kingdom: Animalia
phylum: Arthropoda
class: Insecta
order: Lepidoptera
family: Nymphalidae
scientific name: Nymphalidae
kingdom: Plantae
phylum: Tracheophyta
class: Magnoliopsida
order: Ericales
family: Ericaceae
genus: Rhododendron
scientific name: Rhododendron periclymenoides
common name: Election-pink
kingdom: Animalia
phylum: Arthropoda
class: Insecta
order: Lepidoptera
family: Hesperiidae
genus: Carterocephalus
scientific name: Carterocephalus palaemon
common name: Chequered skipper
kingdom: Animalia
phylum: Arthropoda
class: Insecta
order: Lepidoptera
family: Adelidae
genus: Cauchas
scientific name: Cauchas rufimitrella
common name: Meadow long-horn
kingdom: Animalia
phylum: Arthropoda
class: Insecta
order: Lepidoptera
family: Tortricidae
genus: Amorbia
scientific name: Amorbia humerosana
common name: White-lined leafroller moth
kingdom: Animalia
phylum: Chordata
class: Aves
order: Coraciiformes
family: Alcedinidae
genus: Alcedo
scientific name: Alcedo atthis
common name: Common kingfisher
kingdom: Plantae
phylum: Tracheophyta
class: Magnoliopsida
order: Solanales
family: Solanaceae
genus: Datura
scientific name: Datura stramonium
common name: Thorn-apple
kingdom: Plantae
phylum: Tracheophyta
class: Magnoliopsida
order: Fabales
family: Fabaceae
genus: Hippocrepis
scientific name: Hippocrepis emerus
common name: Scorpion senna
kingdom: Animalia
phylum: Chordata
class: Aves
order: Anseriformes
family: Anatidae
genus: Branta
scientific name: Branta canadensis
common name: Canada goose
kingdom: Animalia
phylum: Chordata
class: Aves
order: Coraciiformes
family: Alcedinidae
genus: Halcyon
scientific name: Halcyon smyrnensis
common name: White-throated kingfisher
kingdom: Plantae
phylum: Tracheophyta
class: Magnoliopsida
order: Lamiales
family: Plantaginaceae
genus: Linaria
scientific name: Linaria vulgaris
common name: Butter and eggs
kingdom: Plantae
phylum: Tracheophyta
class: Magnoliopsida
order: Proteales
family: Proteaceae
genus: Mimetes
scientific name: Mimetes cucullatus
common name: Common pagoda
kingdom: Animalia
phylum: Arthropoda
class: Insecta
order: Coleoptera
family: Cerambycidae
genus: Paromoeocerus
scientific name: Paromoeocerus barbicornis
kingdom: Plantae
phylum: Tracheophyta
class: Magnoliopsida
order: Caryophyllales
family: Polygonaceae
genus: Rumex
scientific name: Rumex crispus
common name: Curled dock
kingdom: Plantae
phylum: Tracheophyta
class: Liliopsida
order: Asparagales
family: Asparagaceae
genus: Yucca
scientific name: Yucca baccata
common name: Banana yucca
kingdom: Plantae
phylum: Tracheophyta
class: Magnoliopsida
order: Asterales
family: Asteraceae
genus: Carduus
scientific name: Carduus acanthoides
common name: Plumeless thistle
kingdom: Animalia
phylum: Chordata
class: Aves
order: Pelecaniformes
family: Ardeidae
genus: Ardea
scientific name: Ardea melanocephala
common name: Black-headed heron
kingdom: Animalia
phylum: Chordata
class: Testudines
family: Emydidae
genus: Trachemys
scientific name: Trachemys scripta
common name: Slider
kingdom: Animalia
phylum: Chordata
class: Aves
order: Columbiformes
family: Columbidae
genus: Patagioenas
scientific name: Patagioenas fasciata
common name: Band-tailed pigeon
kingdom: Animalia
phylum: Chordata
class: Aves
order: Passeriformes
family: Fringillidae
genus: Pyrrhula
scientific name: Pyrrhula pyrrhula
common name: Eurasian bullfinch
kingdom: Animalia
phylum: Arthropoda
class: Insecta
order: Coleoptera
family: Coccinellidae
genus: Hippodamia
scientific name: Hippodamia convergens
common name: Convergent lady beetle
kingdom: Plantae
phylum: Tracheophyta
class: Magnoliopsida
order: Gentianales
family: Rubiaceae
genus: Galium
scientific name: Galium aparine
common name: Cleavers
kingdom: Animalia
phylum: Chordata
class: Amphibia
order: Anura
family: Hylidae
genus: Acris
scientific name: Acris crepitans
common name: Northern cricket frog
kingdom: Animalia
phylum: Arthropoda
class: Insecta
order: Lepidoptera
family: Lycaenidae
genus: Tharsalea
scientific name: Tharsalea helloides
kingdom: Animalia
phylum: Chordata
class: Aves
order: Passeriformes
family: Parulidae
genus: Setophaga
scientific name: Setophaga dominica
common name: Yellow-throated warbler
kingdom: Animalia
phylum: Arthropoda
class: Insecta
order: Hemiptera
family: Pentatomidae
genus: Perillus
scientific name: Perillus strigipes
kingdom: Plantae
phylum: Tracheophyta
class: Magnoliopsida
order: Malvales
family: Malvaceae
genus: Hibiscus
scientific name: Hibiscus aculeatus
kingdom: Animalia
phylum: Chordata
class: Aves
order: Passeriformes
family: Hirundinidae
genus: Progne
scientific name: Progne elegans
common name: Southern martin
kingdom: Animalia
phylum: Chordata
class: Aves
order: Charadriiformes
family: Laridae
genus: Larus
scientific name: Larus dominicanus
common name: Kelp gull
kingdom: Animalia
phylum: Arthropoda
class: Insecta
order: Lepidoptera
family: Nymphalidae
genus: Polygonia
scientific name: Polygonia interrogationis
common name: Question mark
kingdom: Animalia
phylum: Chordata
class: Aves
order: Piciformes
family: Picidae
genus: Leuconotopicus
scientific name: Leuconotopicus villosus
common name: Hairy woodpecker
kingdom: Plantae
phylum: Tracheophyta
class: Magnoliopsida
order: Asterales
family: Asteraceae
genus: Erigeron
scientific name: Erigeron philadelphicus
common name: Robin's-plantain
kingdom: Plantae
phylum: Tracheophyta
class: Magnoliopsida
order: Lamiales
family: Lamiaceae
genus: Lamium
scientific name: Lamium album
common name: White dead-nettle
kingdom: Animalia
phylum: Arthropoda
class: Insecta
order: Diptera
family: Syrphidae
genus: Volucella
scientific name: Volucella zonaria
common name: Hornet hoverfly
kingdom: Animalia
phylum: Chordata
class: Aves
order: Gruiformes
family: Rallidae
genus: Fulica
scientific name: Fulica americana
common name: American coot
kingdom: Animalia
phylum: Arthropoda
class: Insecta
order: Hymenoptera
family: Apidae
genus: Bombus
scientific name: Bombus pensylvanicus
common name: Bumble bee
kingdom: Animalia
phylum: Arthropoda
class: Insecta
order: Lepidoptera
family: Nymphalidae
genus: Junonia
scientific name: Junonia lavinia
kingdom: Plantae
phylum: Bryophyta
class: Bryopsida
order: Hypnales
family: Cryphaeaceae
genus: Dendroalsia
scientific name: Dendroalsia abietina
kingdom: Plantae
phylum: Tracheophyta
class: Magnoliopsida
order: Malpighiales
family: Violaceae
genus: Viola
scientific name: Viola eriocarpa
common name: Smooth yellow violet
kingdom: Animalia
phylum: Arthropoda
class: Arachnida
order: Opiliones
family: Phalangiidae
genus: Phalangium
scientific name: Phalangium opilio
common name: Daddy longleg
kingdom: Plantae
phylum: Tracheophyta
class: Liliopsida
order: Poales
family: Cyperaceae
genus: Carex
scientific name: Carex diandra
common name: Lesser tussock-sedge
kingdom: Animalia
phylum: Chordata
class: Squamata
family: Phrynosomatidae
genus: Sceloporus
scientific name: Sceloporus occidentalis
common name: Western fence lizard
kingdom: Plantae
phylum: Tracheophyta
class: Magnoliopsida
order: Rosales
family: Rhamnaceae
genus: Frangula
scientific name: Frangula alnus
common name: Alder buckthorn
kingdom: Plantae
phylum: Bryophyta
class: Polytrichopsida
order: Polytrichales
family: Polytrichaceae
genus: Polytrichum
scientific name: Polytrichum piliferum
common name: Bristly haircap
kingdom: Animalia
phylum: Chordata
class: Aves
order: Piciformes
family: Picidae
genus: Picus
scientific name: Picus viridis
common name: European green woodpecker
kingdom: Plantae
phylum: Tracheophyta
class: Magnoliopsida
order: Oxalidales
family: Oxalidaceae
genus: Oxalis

= = = = =

*THE TASK*. Copy word for word the lines of the rows, starting at the line containing "family: Polygonaceae" and ending at the line containing "family: Ardeidae", with both of those lines included.

*TASK RESPONSE*.
family: Polygonaceae
genus: Rumex
scientific name: Rumex crispus
common name: Curled dock
kingdom: Plantae
phylum: Tracheophyta
class: Liliopsida
order: Asparagales
family: Asparagaceae
genus: Yucca
scientific name: Yucca baccata
common name: Banana yucca
kingdom: Plantae
phylum: Tracheophyta
class: Magnoliopsida
order: Asterales
family: Asteraceae
genus: Carduus
scientific name: Carduus acanthoides
common name: Plumeless thistle
kingdom: Animalia
phylum: Chordata
class: Aves
order: Pelecaniformes
family: Ardeidae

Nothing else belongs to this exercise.